(Records from a dataset)
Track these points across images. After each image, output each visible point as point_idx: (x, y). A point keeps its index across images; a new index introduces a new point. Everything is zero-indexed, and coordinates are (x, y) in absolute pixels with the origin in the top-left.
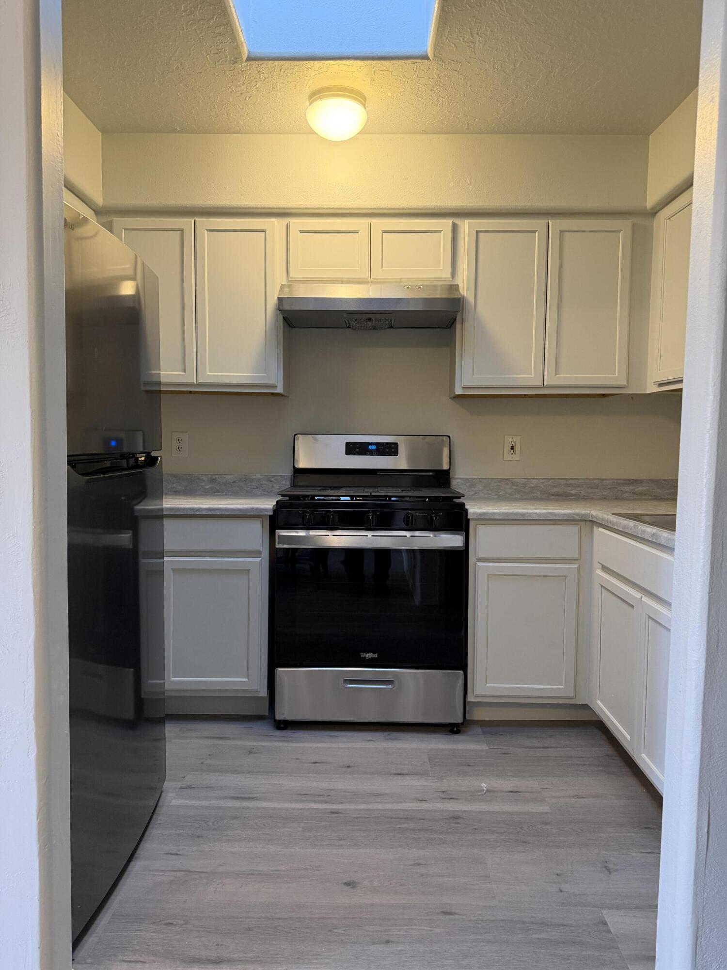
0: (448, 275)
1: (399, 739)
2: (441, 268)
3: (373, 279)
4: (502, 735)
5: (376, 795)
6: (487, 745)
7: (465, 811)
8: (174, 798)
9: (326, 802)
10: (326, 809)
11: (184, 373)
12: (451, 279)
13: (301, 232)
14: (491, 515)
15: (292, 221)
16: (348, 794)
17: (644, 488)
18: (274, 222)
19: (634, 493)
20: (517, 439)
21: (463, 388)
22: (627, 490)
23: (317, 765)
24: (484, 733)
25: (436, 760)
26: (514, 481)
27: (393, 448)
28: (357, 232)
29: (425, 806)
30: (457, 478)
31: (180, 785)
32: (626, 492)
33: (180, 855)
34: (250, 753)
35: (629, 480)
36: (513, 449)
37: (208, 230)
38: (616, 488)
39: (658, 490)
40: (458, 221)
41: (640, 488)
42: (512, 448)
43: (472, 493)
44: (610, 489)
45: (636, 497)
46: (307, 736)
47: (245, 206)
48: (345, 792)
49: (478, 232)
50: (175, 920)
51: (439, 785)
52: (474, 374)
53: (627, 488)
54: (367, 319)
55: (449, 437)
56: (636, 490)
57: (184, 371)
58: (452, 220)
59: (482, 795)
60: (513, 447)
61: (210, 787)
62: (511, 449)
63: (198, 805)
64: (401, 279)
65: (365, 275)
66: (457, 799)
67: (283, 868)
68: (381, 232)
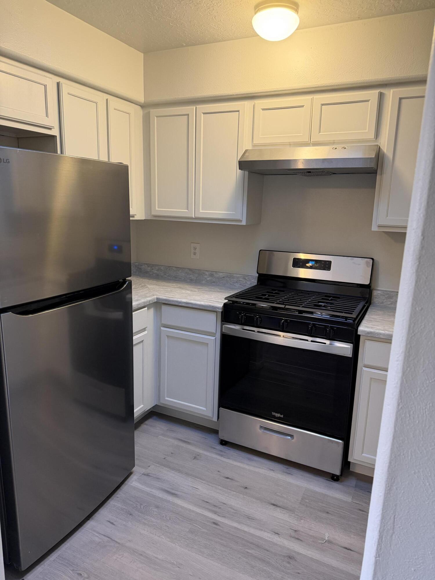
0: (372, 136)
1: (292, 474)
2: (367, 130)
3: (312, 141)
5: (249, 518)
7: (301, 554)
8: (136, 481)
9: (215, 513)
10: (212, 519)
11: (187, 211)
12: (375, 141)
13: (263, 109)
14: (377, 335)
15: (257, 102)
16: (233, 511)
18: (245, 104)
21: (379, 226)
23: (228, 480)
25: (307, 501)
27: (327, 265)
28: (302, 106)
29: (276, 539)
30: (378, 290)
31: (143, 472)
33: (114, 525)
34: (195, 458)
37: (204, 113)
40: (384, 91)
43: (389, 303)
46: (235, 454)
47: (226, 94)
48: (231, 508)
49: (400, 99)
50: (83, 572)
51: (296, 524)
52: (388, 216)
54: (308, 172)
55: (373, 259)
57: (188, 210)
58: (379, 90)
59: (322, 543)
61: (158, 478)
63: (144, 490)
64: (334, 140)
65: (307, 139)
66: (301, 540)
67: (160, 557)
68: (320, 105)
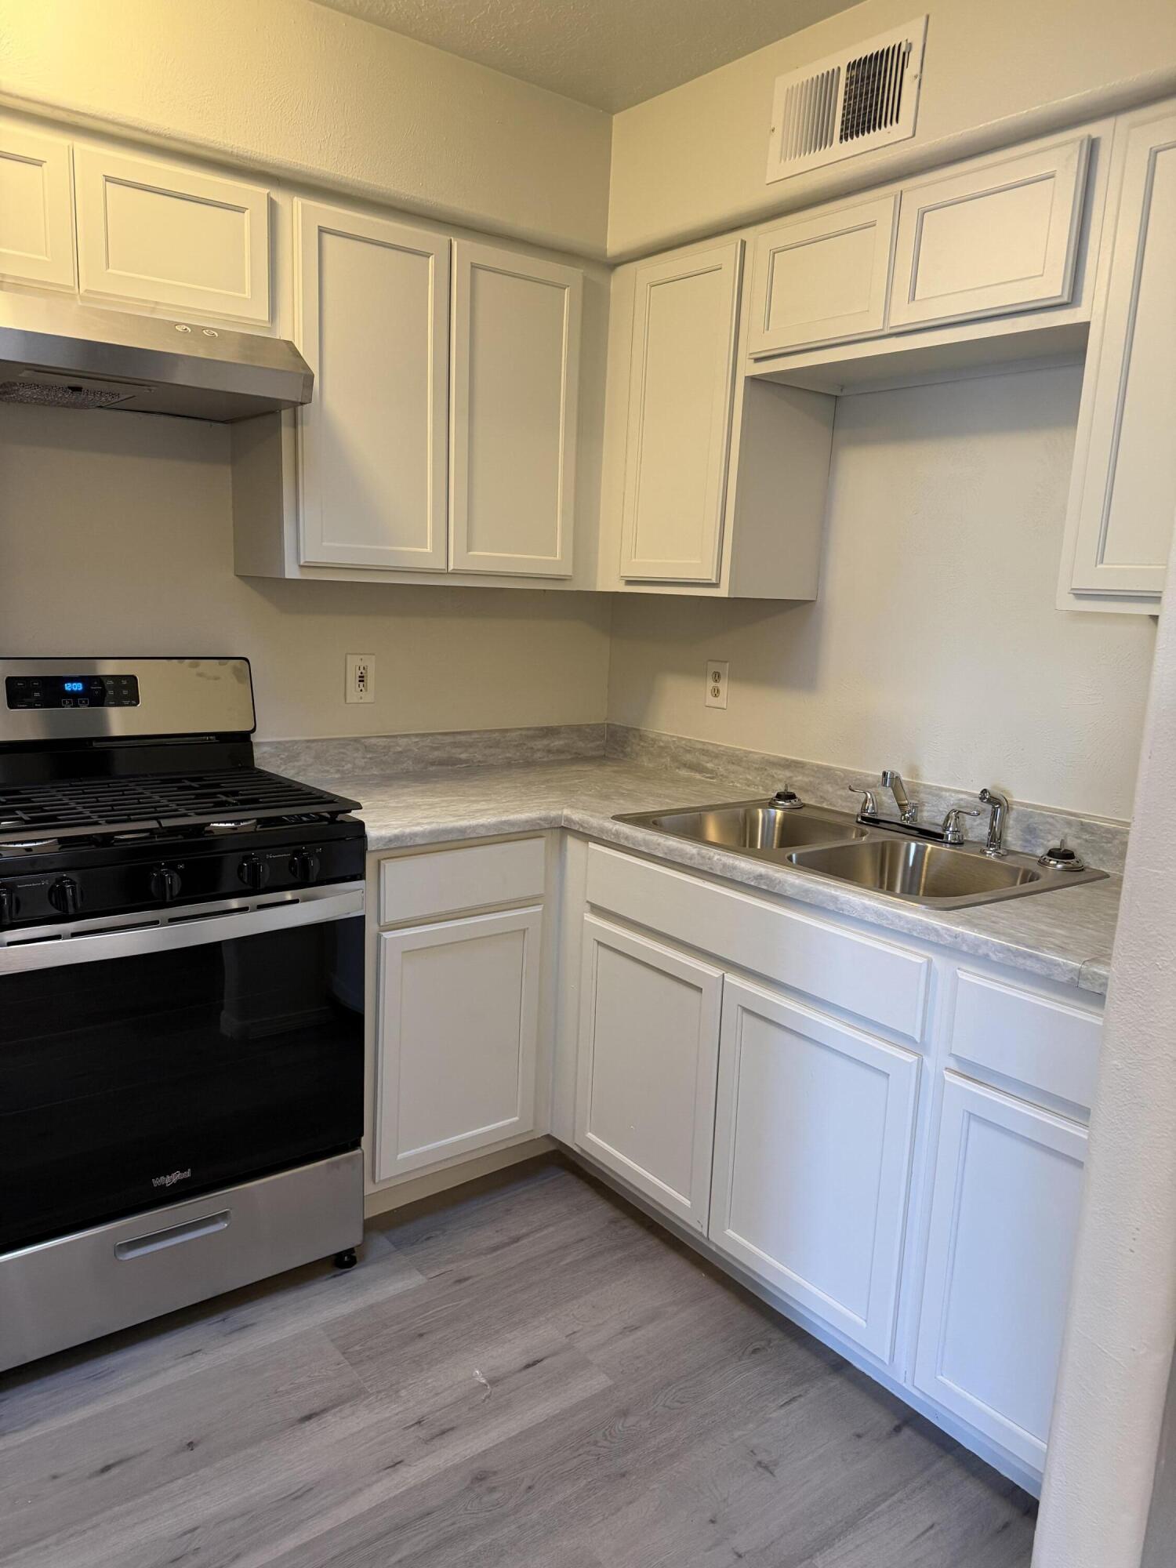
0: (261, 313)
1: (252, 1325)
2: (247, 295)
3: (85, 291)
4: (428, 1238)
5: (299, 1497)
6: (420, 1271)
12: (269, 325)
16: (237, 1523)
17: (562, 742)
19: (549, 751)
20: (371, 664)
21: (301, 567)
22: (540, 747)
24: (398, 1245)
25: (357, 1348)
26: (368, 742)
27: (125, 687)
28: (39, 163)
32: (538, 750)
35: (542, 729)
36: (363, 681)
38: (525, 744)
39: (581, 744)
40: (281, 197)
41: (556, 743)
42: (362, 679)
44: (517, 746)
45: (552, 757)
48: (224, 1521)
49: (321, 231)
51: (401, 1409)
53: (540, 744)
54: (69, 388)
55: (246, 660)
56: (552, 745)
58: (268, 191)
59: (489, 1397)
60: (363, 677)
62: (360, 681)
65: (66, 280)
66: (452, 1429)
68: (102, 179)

• _Problem details_
Please transcribe, word for word, every line from the first line of the records above through the line containing "0: (448, 275)", and leave out any pictures.

• _Response for this exercise_
Track these points across images. After each image, output each visible point as point_idx: (x, y). A point keeps its index across images; a new index introduces a new point. Everything is zero-indexed, and coordinates are (x, y) in absolute pixels with the origin in the top-left.
0: (448, 275)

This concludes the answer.